Regarding well paid: That's just union (licensing agency) controlling the supply of pharmacists. Look at the airline industry: United Airlines pilots who started in the 1970s with powerful unions still make $300k a year. Newly hired pilots today make $25k now that the unions lost their stranglehold.


Philip Greenspun makes a compelling argument that the new pilots making $25k and working the longest hours under the worst condition is a desired side-effect of union negotiations. The senior pilots, controlling the union and thus its negotiating policy, improve their outcome as much as possible. The junior employees are only nominally represented by the union, and their welfare is not a objective of the negotiations.

Source: http://philip.greenspun.com/flying/unions-and-airlines


Pharmacists are well paid and will continue to be well paid because they, as a profession, do things engineers don't:

- Create industry groups that advocate for the profession as a whole, using their seat at the table to influence policy makers

- Oversight over education institutions to ensure quality of graduates

- Collectively organize to ensure fair base pay, sane work schedules, and safe work environments


Create laws to restrict competition, automation and innovation.

Monopolize education to restrict supply and prevent deskilling.

Collectively organize to extract rents from the consumer in the name of safety.


The pharmacy degree is very difficult to get from what I understand (years of effort and limited opportunity) plus each pharmacy is required to have one on staff. So one aspect is a supply/demand. Secondly they take on some legal responsibilities so if things get screwed up they are at fault. They are there as a safety check and to resolve any ambiguities in the prescription. Much of this is being automated by computers now. Lastly they give out advice. You don't want to read a 5 page list of rare side effects...
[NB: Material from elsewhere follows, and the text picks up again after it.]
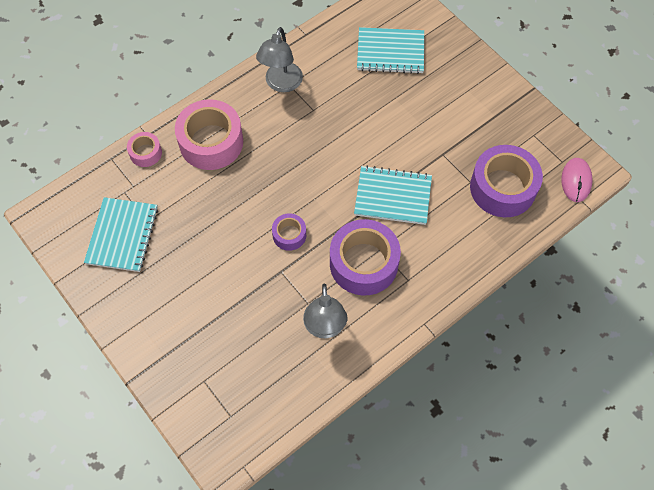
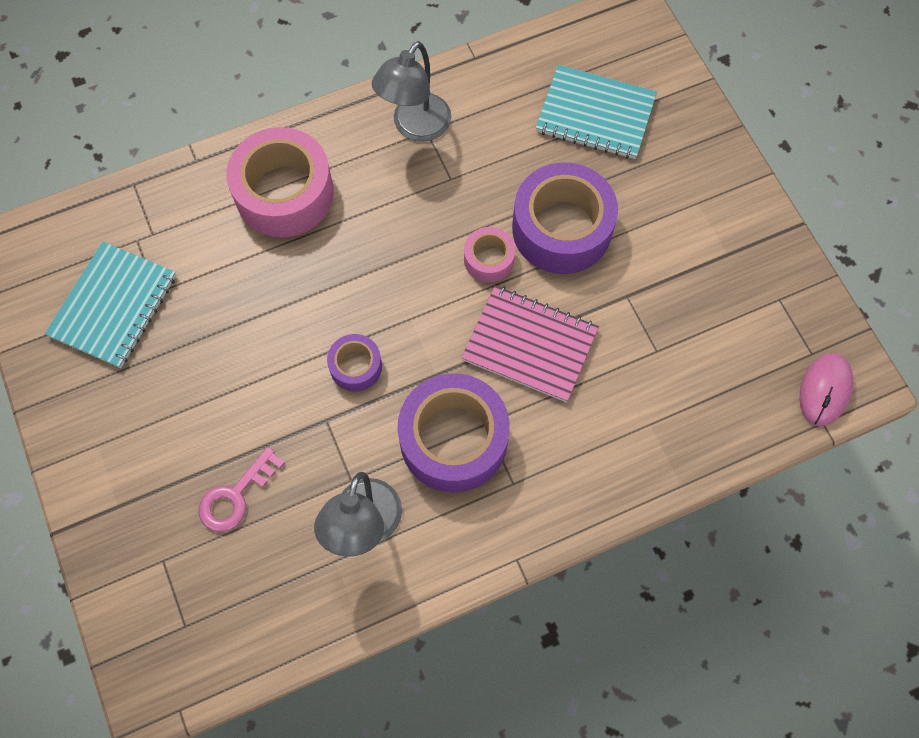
camera: 15 degrees right, 5 degrees up
pink tape [127,132,162,167] -> pink tape moved to [464,227,515,283]
turquoise notebook [354,165,432,225] -> pink notebook [461,285,599,402]
purple tape [470,145,543,217] -> purple tape moved to [512,163,618,274]
none -> pink key [199,447,285,532]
Pharmacists are a protected class of workers. Legally mandated if you open a pharmacy. Thus, the fact that they are well-paid isn't evidence of anything, as it would be in a free market.
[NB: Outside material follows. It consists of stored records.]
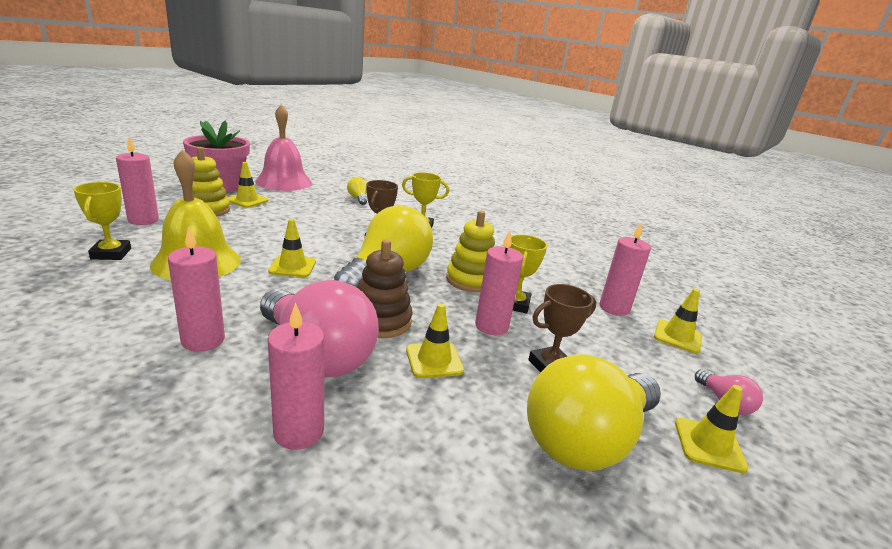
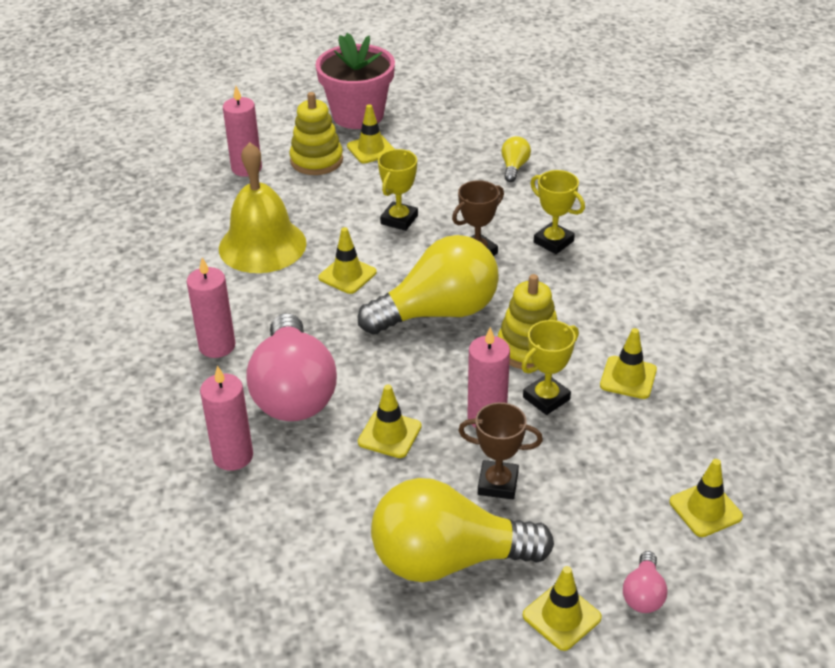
camera: 40 degrees right, 15 degrees up
yellow trophy [73,182,131,260] -> yellow trophy moved to [378,149,418,231]
pink bell [255,104,312,191] -> none
brown stacking toy [358,239,412,338] -> none
pink candle [600,222,651,316] -> none
none -> yellow traffic cone [600,328,657,399]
I guess this is one of the rare cases today where removing the middleman DESTROYS value.

Most of the time they might just handle the medication they're asked for. But they ALSO VALIDATE the treatment.

Think of them like a firewall. A human one, mostly silent.


If you think about the costs and dangers of surgery as a whole, I don't think it's worth the risk trying to completely automate something like anesthesia.

The personnel really has to have a holistic understanding how the patient is doing and not just look at one number on a screen.

I would go the exactly opposite direction.

What better monitoring and tools should provide is better quality anesthesia, which is a whole big story in itself with many interesting components.

For example if you can monitor better, you don't need to give so much drugs "just to be sure". This has all kinds of benefits like faster recovery for the patient.

(Disclaimer: I've worked in a very related field.)


> What better monitoring and tools should provide is better quality anesthesia, which is a whole big story in itself with many interesting components.

To add to this, my wife is studying to be a Nurse Anesthetist and I'm always amazed that there are plenty of docs who insist on using the intubation tool that doesn't have a camera vs the one that does. I'd say around 20-50% the time they have to get the one with the camera to help out anyways. Why not just use the one with the camera if it's there.

There's a lot of value to be added in the complementarity of humans and machines, particularly in anesthesia.


Anesthesiologists are immune from automation due to rent-seeking via licensure.